Clinton Official: Crypto, FinTech Threaten Banks

FinTechs and cryptocurrency companies that compete with banks without having to follow as many regulations are “getting away with murder,” Eugene Ludwig, comptroller of the currency under President Bill Clinton’s administration, said on Tuesday (September 6).

Ludwig made the comments during a panel at the Clearing House and Bank Policy Institute’s annual conference in New York, arguing that the lack of oversight of these companies could lead to the next recession, Bloomberg reported.

Ludwig added that if the Federal Reserve supports a central bank digital currency (CBDC), it would shift the deposit experience away from banking and into government, which would present “all kinds of problems,” according to the report.

Banks should “catch up rather than let the grass devolve” and be allowed to “play more aggressively in the crypto markets,” he said in the report, noting that the current tendency is to do the opposite.
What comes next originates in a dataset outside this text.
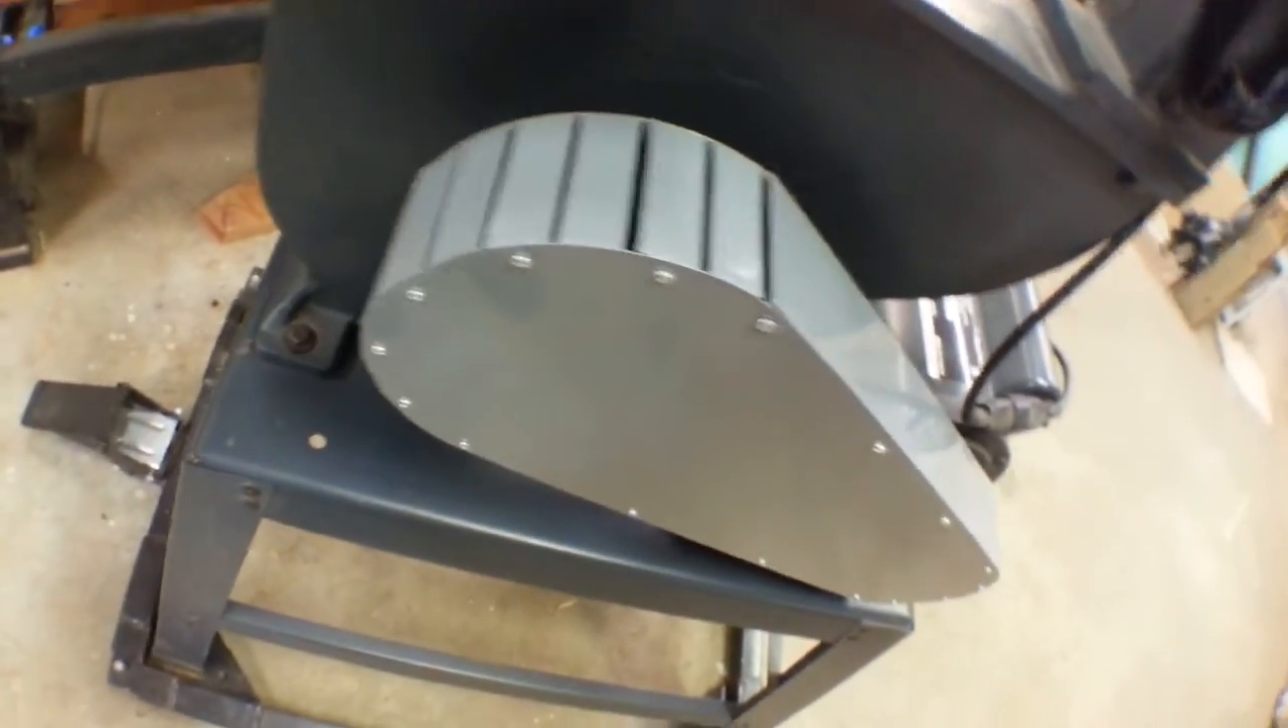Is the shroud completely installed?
Yes.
Ludwig served as Comptroller of the Currency from 1993 to 1998 and is now managing partner of Canapi Ventures, which invests in FinTechs.

His comments came days after a major congressional effort to create stablecoin regulations hit a snag. While negotiations are apparently ongoing, they are likely to extend beyond what the calendar allows.

Read more: US Stablecoin Bill hits a snag as negotiations break down

Lawmakers initially planned to unveil a draft of the bill this week, but there are still many issues to be resolved, including the role of state regulators, the possibility of an official digital dollar in the future, and the question of how money held by crypto platforms should be addressed.

While the bill was supposed to have a draft released weeks ago, an eleventh-hour request from the Treasury Department to add a provision to keep crypto customers’ money legally separate from the assets of the companies they deal with reportedly slowed things down. things down even more.